• **TEXT BLOCK**:
——

Skip to main content

Local text-to-speech daemon and CLI for speech notifications from scripts, builds, cron jobs, and ML training runs, powered by Kokoro TTS with GPU offload and espeak fallback.

Project description

speakd

PyPI PyPI - Python Version

A local text-to-speech daemon and CLI for speech notifications from long-running jobs.

speakd is a Python TTS daemon powered by Kokoro (a fast, high-quality local text-to-speech model). Shell scripts, machine-learning training runs, builds, cron jobs, CI hooks, and Python programs can send fire-and-forget speech notifications over a Unix socket; the caller returns in about a millisecond while the daemon queues, synthesizes, and plays each line in order. If anything in the audio stack fails, the line degrades to espeak instead of disappearing.

It was built to narrate machine-learning training runs on a single-GPU workstation, which shaped its defining feature: the TTS model dynamically offloads itself from the GPU when narration goes quiet, so it never holds VRAM hostage from the workload it is narrating.

$ pip install speakd
$ speak "training started"          # daemon auto-spawns on first use
$ speak --interrupt "loss is NaN"   # cuts off whatever is playing, speaks NOW
$ make 2>&1 | tail -1 | speak       # pipe-friendly

Use cases

  • Add voice alerts to machine-learning training runs when epochs finish, checkpoints save, loss becomes NaN, or jobs crash.
  • Turn shell scripts, Makefiles, cron jobs, and CI hooks into spoken status updates.
  • Use Kokoro TTS locally without blocking the process that asked for speech.
  • Share one text-to-speech queue across multiple processes so messages do not overlap.
  • Release GPU VRAM after narration bursts with dynamic CPU/GPU offload.

Why a daemon?

Calling a TTS library inline is the obvious approach and the wrong one for narration: it blocks the caller for seconds per line, loads a model per process, and overlapping lines talk over each other. speakd inverts this:

  • ~1 ms per call. The client writes one line to a Unix socket and returns. Narration can sit inside hot loops and signal handlers.

——

• **RECORD EXCERPTS**:
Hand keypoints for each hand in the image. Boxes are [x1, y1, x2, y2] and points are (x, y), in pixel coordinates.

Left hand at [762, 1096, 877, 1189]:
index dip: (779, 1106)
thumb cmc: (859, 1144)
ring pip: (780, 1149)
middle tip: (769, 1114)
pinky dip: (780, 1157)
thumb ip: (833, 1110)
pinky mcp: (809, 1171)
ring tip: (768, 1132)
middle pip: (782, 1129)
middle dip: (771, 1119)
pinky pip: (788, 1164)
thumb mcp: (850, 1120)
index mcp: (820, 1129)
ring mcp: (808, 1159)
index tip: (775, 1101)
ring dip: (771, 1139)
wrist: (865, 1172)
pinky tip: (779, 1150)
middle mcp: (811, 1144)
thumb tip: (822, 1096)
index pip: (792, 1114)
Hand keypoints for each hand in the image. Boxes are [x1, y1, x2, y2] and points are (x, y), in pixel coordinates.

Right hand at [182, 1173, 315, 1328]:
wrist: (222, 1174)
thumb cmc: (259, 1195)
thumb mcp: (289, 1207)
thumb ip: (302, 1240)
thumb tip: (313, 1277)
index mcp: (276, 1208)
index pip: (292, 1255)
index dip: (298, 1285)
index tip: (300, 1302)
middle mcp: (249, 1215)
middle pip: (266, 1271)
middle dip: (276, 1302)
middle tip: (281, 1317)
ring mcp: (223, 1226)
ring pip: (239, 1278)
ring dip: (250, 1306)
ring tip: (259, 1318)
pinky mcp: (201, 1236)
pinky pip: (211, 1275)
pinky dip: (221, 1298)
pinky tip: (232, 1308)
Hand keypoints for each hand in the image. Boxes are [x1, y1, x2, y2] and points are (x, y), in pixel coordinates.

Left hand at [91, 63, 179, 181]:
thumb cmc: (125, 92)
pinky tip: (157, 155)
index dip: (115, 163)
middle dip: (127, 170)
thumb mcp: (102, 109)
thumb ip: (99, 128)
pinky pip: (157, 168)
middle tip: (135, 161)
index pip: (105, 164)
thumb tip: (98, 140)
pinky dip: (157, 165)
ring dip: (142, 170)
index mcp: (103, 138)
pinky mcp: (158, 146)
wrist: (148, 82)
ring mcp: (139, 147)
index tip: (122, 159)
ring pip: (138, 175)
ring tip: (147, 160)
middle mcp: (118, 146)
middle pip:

——

• **PROBLEM A**: Quote the passage of the speakd project description above that opens with the words "A local text-to-speech" and closes with "it is narrating.".
• **PROBLEM B**: According to the speakd project description above, what does a line fall back to if anything in the audio stack fails?

• **TASK SOLUTION A**:
A local text-to-speech daemon and CLI for speech notifications from long-running jobs.

speakd is a Python TTS daemon powered by Kokoro (a fast, high-quality local text-to-speech model). Shell scripts, machine-learning training runs, builds, cron jobs, CI hooks, and Python programs can send fire-and-forget speech notifications over a Unix socket; the caller returns in about a millisecond while the daemon queues, synthesizes, and plays each line in order. If anything in the audio stack fails, the line degrades to espeak instead of disappearing.

It was built to narrate machine-learning training runs on a single-GPU workstation, which shaped its defining feature: the TTS model dynamically offloads itself from the GPU when narration goes quiet, so it never holds VRAM hostage from the workload it is narrating.

• **TASK SOLUTION B**: It degrades to espeak instead of disappearing.